Riot (formerly known as Vector) is a Matrix web client built using the Matrix React SDK.

Supported Environments

Riot has several tiers of support for different environments:

  • Supported
    • Definition: Issues actively triaged, regressions block the release
    • Last 2 major versions of Chrome, Firefox, and Safari on desktop OSes
    • Latest release of official Riot Desktop app on desktop OSes
    • Desktop OSes means macOS, Windows, and Linux versions for desktop devices that are actively supported by the OS vendor and receive security updates
  • Experimental
    • Definition: Issues accepted, regressions do not block the release
    • Riot as an installed PWA via current stable version of Chrome, Firefox, and Safari
    • Mobile web for current stable version of Chrome, Firefox, and Safari on Android, iOS, and iPadOS
  • Not supported
    • Definition: Issues only affecting unsupported environments are closed
    • Everything else

For accessing Riot on an Android or iOS device, we currently recommend the native apps riot-android and riot-ios.

Getting Started

The easiest way to test Riot is to just use the hosted copy at https://riot.im/app.

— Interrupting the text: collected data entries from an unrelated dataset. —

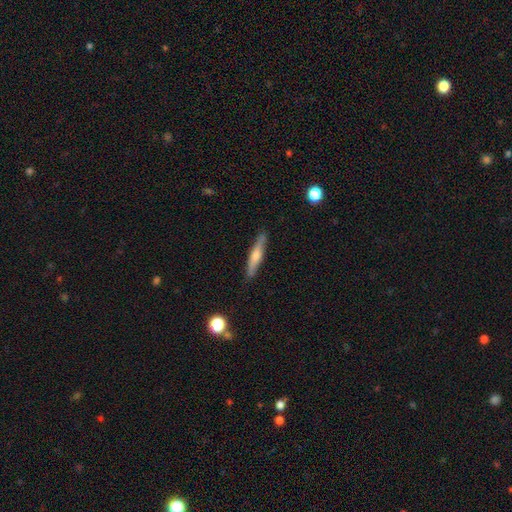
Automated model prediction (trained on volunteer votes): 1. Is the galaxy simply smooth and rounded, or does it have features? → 47% smooth (tied), 47% featured or disk (tied), 6% star or artifact.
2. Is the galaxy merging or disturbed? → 87% none, 10% minor disturbance, 2% major disturbance, 1% merger.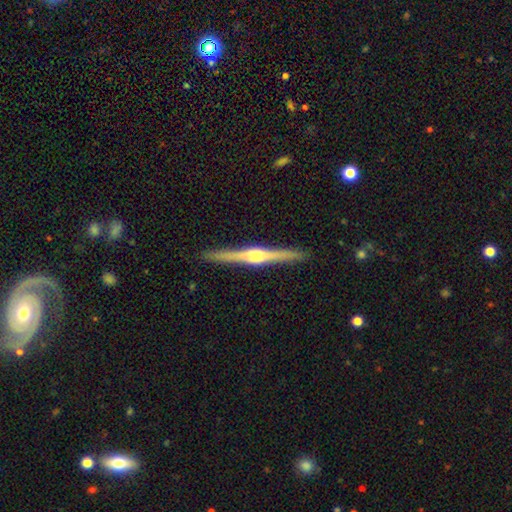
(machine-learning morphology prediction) A featured or disk galaxy (81%) viewed edge-on (98%) with a rounded central bulge (82%). Merging: none (91%).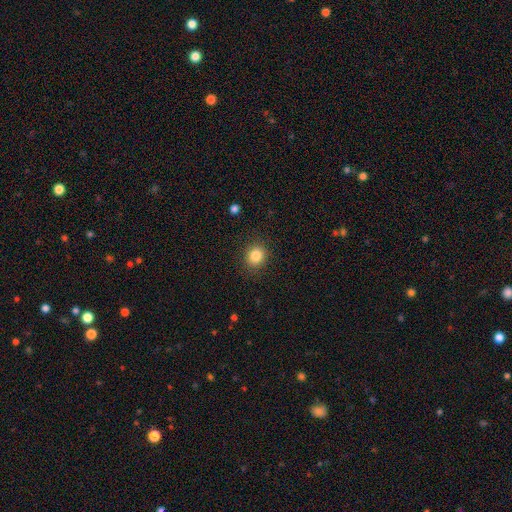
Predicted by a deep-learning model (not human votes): smooth_or_featured: smooth (p=0.84) [alt: star or artifact p=0.11]
how_rounded: round (p=0.77) [alt: in between p=0.22]
merging: none (p=0.88) [alt: minor disturbance p=0.08]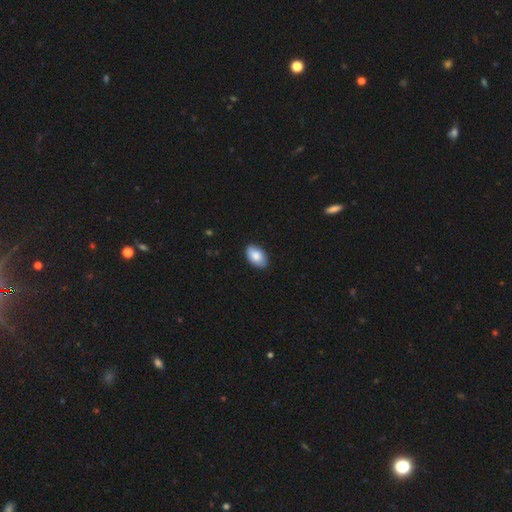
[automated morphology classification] This appears to be a smooth galaxy with no disk features (85%) that is in between round and cigar-shaped (93%). Merging: none (85%).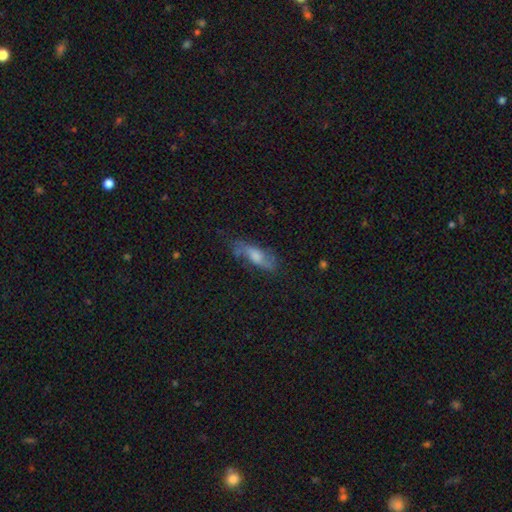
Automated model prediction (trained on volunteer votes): Smooth or featured? Predicted: featured or disk (p=0.48). Merging? Predicted: none (p=0.66).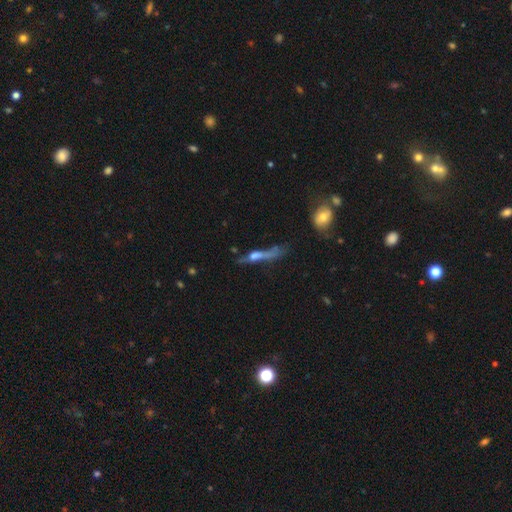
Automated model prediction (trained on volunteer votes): This appears to be a featured or disk galaxy (50%) viewed edge-on (64%). Merging: major disturbance (37%).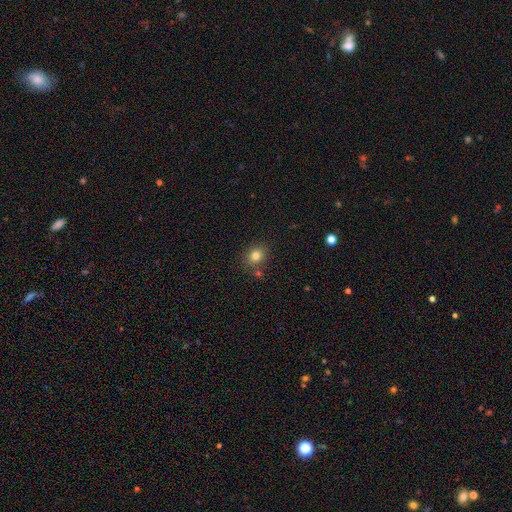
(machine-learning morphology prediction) The model was most divided on "how rounded": round: 66%, in between: 33%, cigar-shaped: 1%. More confident: smooth or featured — smooth (80%); merging — none (76%).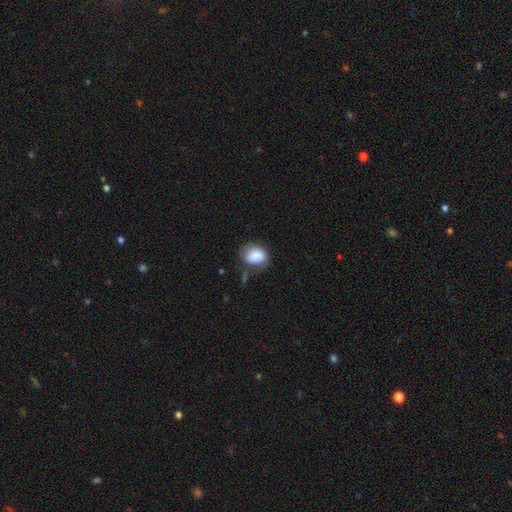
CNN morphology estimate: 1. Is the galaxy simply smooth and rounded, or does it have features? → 85% smooth, 8% featured or disk, 7% star or artifact.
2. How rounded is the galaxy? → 55% in between, 44% round, 1% cigar-shaped.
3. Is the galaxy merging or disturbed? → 54% none, 29% minor disturbance, 12% major disturbance, 5% merger.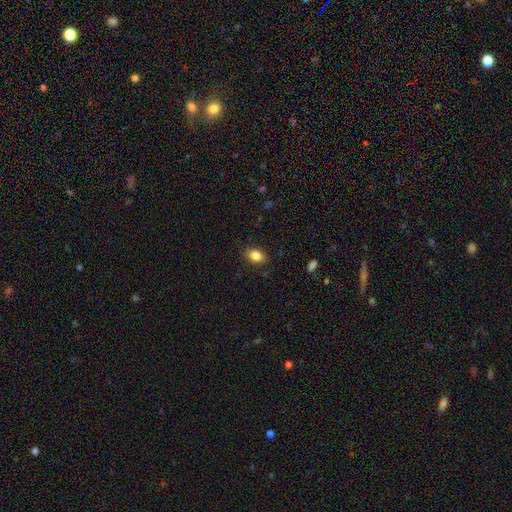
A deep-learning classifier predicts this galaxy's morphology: smooth-or-featured: smooth: 85% | star or artifact: 9% | featured or disk: 6%
  how-rounded: in between: 76% | round: 23% | cigar-shaped: 1%
  merging: none: 86% | minor disturbance: 10% | major disturbance: 2% | merger: 1%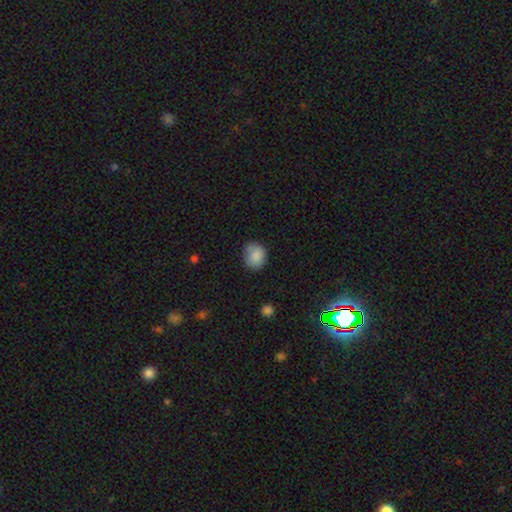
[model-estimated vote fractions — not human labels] Overall: smooth (85%). How rounded: round (67%; in between 32%). Merging: none (71%).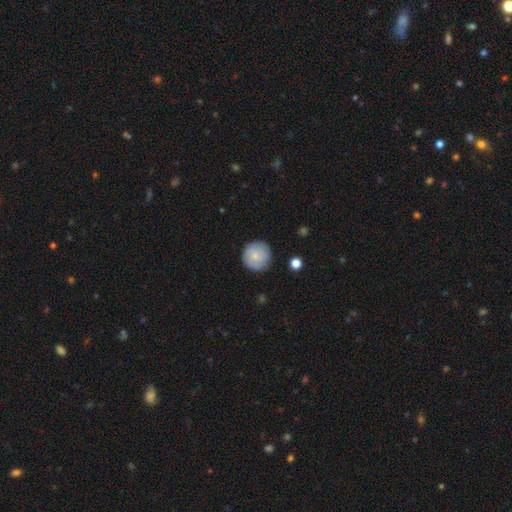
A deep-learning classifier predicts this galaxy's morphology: Smooth or featured: smooth — 72% (featured or disk — 21%)
How rounded: round — 94% (in between — 5%)
Merging: none — 86% (minor disturbance — 11%)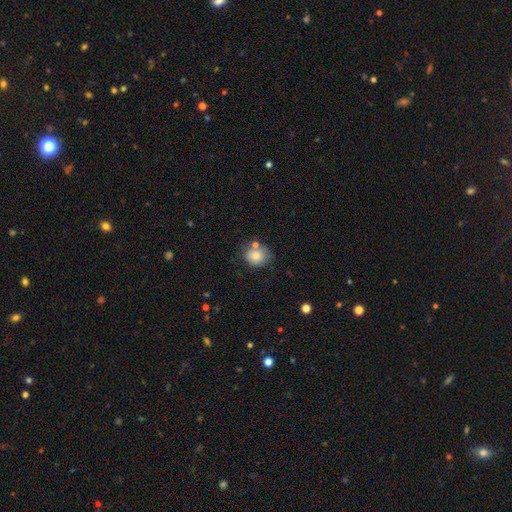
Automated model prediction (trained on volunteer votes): Smooth or featured? smooth (80%)
How rounded? round (72%)
Merging? none (61%)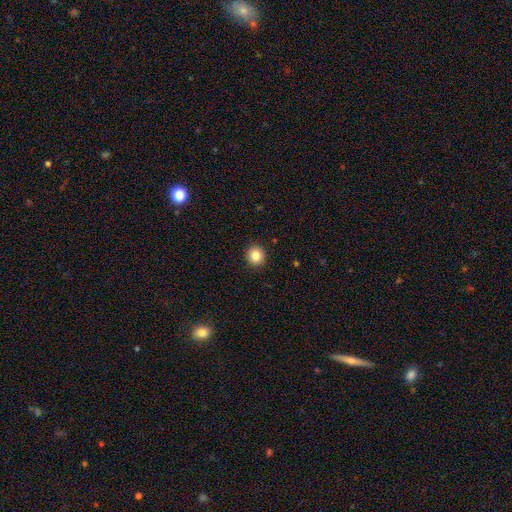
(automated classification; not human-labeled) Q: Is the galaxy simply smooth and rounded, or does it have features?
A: smooth — 84%.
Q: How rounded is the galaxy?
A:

The develop branch is continuously deployed by Jenkins at https://riot.im/develop for those who like living dangerously.

To host your own copy of Riot, the quickest bet is to use a pre-built released version of Riot:

  1. Download the latest version from https://github.com/vector-im/riot-web/releases
  2. Untar the tarball on your web server
  3. Move (or symlink) the riot-x.x.x directory to an appropriate name
  4. Configure the correct caching headers in your webserver (see below)
  5. If desired, copy config.sample.json to config.json and edit it as desired. See the configuration docs for details.
  6. Enter the URL into your browser and log into Riot!

Releases are signed using gpg and the OpenPGP standard, and can be checked against the public key located at https://packages.riot.im/riot-release-key.asc.

Note that for the security of your chats will need to serve Riot over HTTPS. Major browsers also do not allow you to use VoIP/video chats over HTTP, as WebRTC is only usable over HTTPS. There are some exceptions like when using localhost, which is considered a secure context and thus allowed.

To install Riot as a desktop application, see Running as a desktop app below.

Important Security Note

We do not recommend running Riot from the same domain name as your Matrix homeserver. The reason is the risk of XSS (cross-site-scripting) vulnerabilities that could occur if someone caused Riot to load and render malicious user generated content from a Matrix API which then had trusted access to Riot (or other apps) due to sharing the same domain.

We have put some coarse mitigations into place to try to protect against this situation, but it's still not good practice to do it in the first place. See https://github.com/vector-im/riot-web/issues/1977 for more details.

Building From Source

Riot is a modular webapp built with modern ES6 and uses a Node.js build system. Ensure you have the latest LTS version of Node.js installed.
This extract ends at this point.